We update the constraints on the fraction of the Universe going into
primordial black holes (PBHs) over the mass range $10^{-5}$--$10^{50}$ g. Those
smaller than $\sim 10^{15}$ g would have evaporated by now due to Hawking
radiation, so their abundance at formation is constrained by the effects of
evaporated particles on big bang nucleosynthesis, the cosmic microwave
background (CMB), the Galactic and extragalactic $\gamma$-ray and cosmic ray
backgrounds and the possible generation of stable Planck mass relics. PBHs
larger than $\sim 10^{15}$ g are subject to a variety of constraints associated
with gravitational lensing, dynamical effects, influence on large-scale
structure, accretion and gravitational waves. We discuss the constraints on
both the initial collapse fraction and the current fraction of the cold dark
matter in PBHs at each mass scale but stress that many of the constraints are
associated with observational or theoretical uncertainties and some are no
longer applicable.
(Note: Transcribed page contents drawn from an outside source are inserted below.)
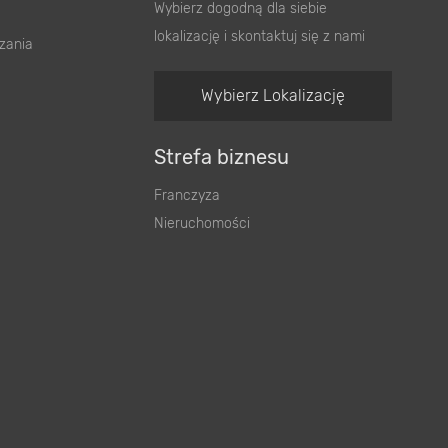
Wybierz dogodną dla siebie
lokalizację i skontaktuj się z nami
zania
Wybierz Lokalizację
Strefa biznesu
Franczyza
Nieruchomości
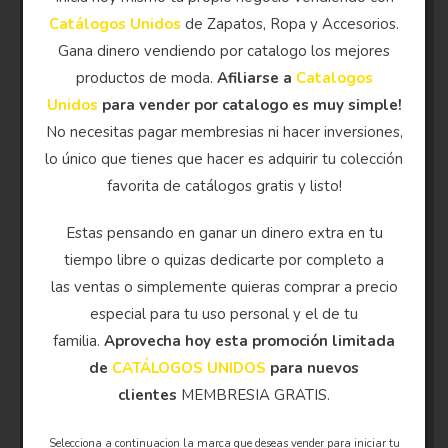
Catálogos Unidos
de Zapatos, Ropa y Accesorios.
Gana dinero vendiendo por catalogo los mejores
productos de moda.
Afiliarse a
Catalogos
Unidos
para vender por catalogo es muy simple!
No necesitas pagar membresias ni hacer inversiones,
lo único que tienes que hacer es adquirir tu colección
favorita de catálogos gratis y listo!
Estas pensando en ganar un dinero extra en tu
tiempo libre o quizas dedicarte por completo a
las ventas o simplemente quieras comprar a precio
especial para tu uso personal y el de tu
familia.
Aprovecha hoy esta promoción limitada
de
CATÁLOGOS UNIDOS
para nuevos
clientes
MEMBRESIA GRATIS.
Selecciona a continuacion la marca que deseas vender para iniciar tu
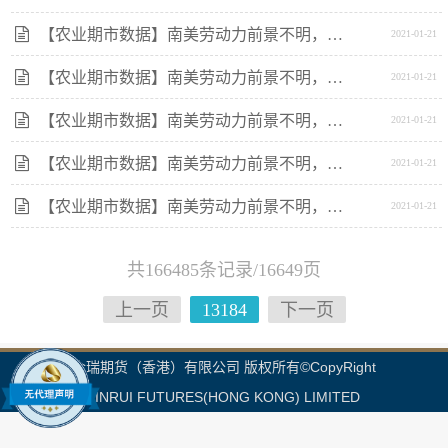
【农业期市数据】南美劳动力前景不明，美豆期货企稳
2021-01-21
【农业期市数据】南美劳动力前景不明，美豆期货企稳
2021-01-21
【农业期市数据】南美劳动力前景不明，美豆期货企稳
2021-01-21
【农业期市数据】南美劳动力前景不明，美豆期货企稳
2021-01-21
【农业期市数据】南美劳动力前景不明，美豆期货企稳
2021-01-21
共166485条记录/16649页
上一页
13184
下一页
金瑞期货（香港）有限公司 版权所有©CopyRight
JINRUI FUTURES(HONG KONG) LIMITED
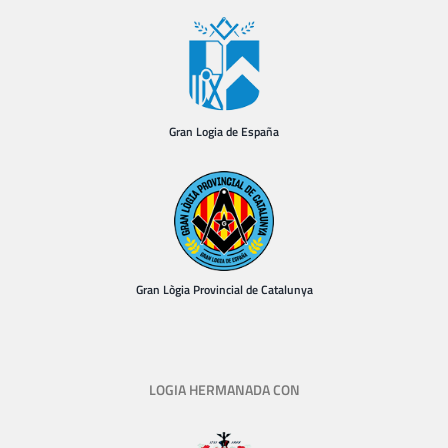
Gran Logia de España
Gran Lògia Provincial de Catalunya
LOGIA HERMANADA CON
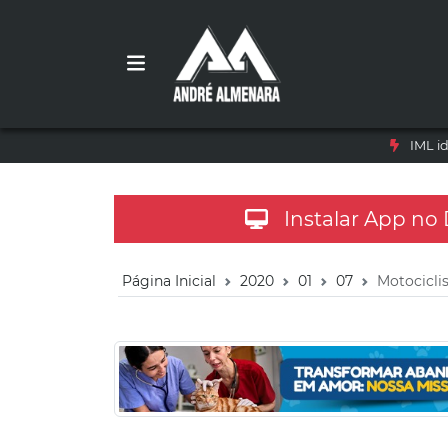
IML i
Instalar App no
Página Inicial
2020
01
07
Motociclis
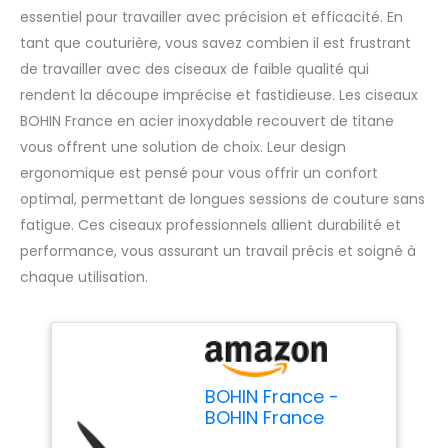
essentiel pour travailler avec précision et efficacité. En
tant que couturière, vous savez combien il est frustrant
de travailler avec des ciseaux de faible qualité qui
rendent la découpe imprécise et fastidieuse. Les ciseaux
BOHIN France en acier inoxydable recouvert de titane
vous offrent une solution de choix. Leur design
ergonomique est pensé pour vous offrir un confort
optimal, permettant de longues sessions de couture sans
fatigue. Ces ciseaux professionnels allient durabilité et
performance, vous assurant un travail précis et soigné à
chaque utilisation.
BOHIN France -
BOHIN France
Inoxydable Acier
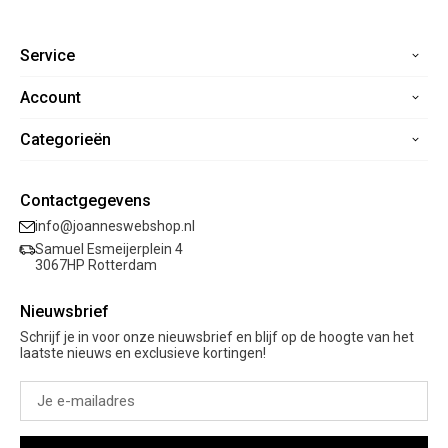
Service
Account
Home
Contact
Categorieën
Registreren
Veelgestelde vragen
Mijn bestellingen
Verzending
Nieuwe collectie
Mijn verlanglijst
Contactgegevens
Retourneren
Sale
info@joanneswebshop.nl
Garantie
Kleding
Samuel Esmeijerplein 4
Schoenen
3067HP Rotterdam
Accessoires
Nieuwsbrief
Cadeaubon
Schrijf je in voor onze nieuwsbrief en blijf op de hoogte van het
laatste nieuws en exclusieve kortingen!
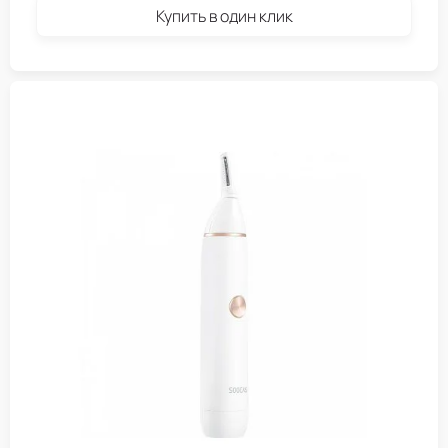
Купить в один клик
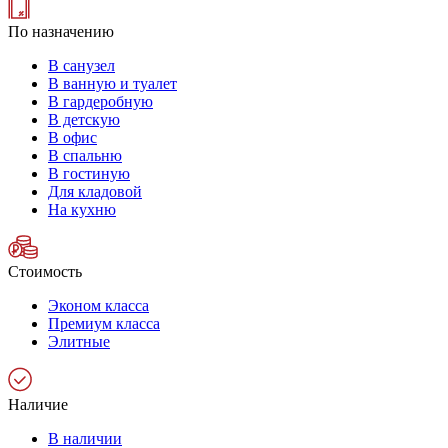
По назначению
В санузел
В ванную и туалет
В гардеробную
В детскую
В офис
В спальню
В гостиную
Для кладовой
На кухню
Стоимость
Эконом класса
Премиум класса
Элитные
Наличие
В наличии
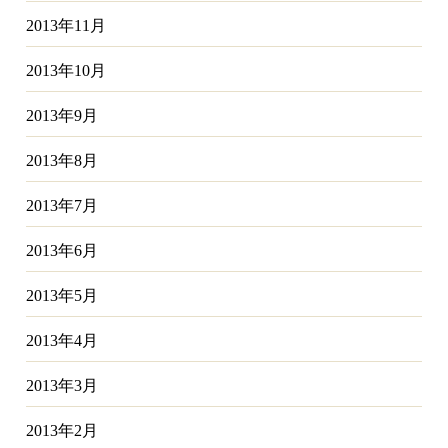
2013年11月
2013年10月
2013年9月
2013年8月
2013年7月
2013年6月
2013年5月
2013年4月
2013年3月
2013年2月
We also consider indirect constraints associated with the
amplitude of the primordial density fluctuations, such as second-order tensor
perturbations and $\mu$-distortions arising from the effect of acoustic
reheating on the CMB, but these only apply if PBHs are created from the
high-$\sigma$ peaks of nearly Gaussian fluctuations. Finally we discuss how the
constraints are modified if the PBHs have an extended mass function, this being
relevant if PBHs provide some combination of the dark matter, the LIGO/Virgo
coalescences and the seeds for cosmic structure.